Exemplary embodiments
The following is a description of various aspects of embodiments of the presently disclosed subject matter. Each aspect may include one or more of the various features, characteristics, or advantages of the disclosed subject matter. The embodiments are intended to exemplify several aspects of the disclosed subject matter and should not be considered as a comprehensive or exhaustive description of all possible embodiments.

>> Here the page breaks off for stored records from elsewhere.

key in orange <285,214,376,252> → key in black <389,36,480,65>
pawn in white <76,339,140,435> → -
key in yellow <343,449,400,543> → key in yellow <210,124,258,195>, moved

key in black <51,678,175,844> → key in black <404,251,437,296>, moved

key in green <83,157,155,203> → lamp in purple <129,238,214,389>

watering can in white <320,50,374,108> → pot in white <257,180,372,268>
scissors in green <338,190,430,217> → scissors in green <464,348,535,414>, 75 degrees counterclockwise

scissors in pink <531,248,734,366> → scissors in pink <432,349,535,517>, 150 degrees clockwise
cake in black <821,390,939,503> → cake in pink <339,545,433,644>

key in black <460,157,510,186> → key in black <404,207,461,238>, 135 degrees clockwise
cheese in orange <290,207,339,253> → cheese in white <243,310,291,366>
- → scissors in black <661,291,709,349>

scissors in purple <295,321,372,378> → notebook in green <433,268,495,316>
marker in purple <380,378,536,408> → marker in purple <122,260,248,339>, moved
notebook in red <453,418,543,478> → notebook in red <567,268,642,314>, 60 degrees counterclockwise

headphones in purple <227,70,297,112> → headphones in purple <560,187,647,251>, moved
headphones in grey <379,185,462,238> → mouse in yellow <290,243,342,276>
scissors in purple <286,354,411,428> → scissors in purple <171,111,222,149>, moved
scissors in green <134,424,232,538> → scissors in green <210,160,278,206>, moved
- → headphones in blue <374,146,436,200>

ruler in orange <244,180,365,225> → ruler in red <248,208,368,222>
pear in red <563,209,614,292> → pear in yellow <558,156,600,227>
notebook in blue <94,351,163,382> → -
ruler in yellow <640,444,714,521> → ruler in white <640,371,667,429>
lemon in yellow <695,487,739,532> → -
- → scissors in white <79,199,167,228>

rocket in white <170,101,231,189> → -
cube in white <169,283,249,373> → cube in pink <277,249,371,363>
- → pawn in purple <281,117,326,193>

Aspect 1 relates to a system for manufacturing a cell culture scaffold, comprising: a housing; and a plurality of modular components disposed in a series arrangement within the housing, the modular components being connected by a plurality of microfluidic flow channels.
Aspect 2 relates to the system of aspect 1, wherein the modular components include an emulsifier, a coating reactor, and a separator.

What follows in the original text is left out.